### Texto apresentado
------------------------------
Novamente, Poranga seria a cidade mais afetada: mais 213 km² passariam a integrar a área de litígio, caso a sugestão do Exército seja aceita. Nessa hipótese, cerca de 82,5% da cidade passaria a integrar a área de litígio e fica sob o risco de ser transferida para o Piauí. 

Isso também significa que a maior parcela da população de Poranga pode ser impactada pelo litígio. Das 12.065 pessoas que vivem na cidade, cerca de 9.953 residem nesta região — o cálculo foi feito a partir da densidade demográfica estabelecida pelo Instituto Brasileiro de Geografia e Estatística (IGBE) no Censo 2022. 

Raízes fincadas no Ceará

Procurador-Geral do Estado do Ceará, Rafael Machado Moraes explica que o Governo do Ceará — por meio do Grupo de Trabalho do Litígio — vem atuando junto à população de Poranga "justamente por ser a região mais afetada em razão do litígio". 

No final de maio, foi realizada uma audiência pública na cidade para ouvir os habitantes da região e representantes da sociedade civil organizada. "Para conversar com a comunidade, informar do litígio e entender como a comunidade, a região da cidade (afetada pelo litígio) e toda a região circunvizinha, se entende em relação ao aspecto do pertencimento", relata o procurador.
------------------------------
### Material fornecido
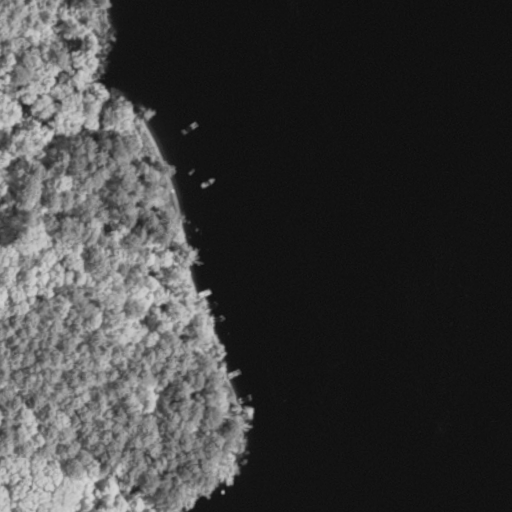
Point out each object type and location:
park: (115, 272)
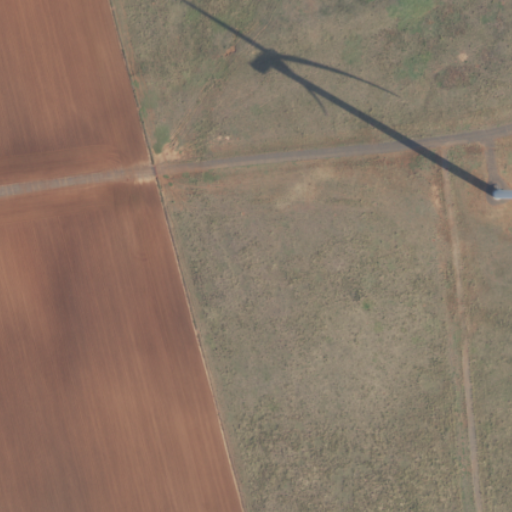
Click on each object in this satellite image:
wind turbine: (492, 195)
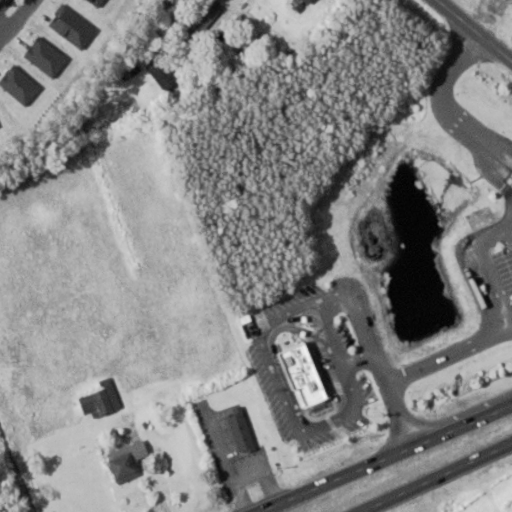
------------------------------
### Requisitos do exercício
Prossiga o texto sobre o litígio territorial entre Ceará e Piauí que envolve Poranga, começando logo após a última frase.

### A resposta
Relatório do exército, regiões complementares do litígio, litígio Ceará e piauí
Legenda: Mapa apresentado no relatório técnico do Exército que indica a área de trabalho utilizada na análise
Foto: Reprodução/Relatório Técnico do Éxercito Brasileiro

"A comunidade indígena, todas as associações da região e a população, na ocasião, foi categórica, aqueles que se manifestaram, que não havia interesse nenhum de passar para o Estado do Piauí. Todos queriam manter-se no estado do Ceará e as suas raízes fincadas no estado do Ceará", ressalta.

"Mesmo sendo a região mais afetada, mais distante, ali o pertencimento está fincado sim e é isso que nós vamos demonstrar", completa Rafael Machado Moraes. As falas da audiência pública foram documentadas e o Ceará deve apresentá-la ao Supremo. 

Riscos para a cidade

Prefeito de Poranga, Carlos Antônio (PT) afirma que a perda de território da cidade para o Piauí, caso a decisão do STF seja favorável ao estado vizinho, será "desastrosa". "Poranga, creio, deixa de ser cidade", projeta. "Além de ser uma cidade pequena, se ainda perder mais 60% do seu território... É uma quantidade de território muito grande", completa.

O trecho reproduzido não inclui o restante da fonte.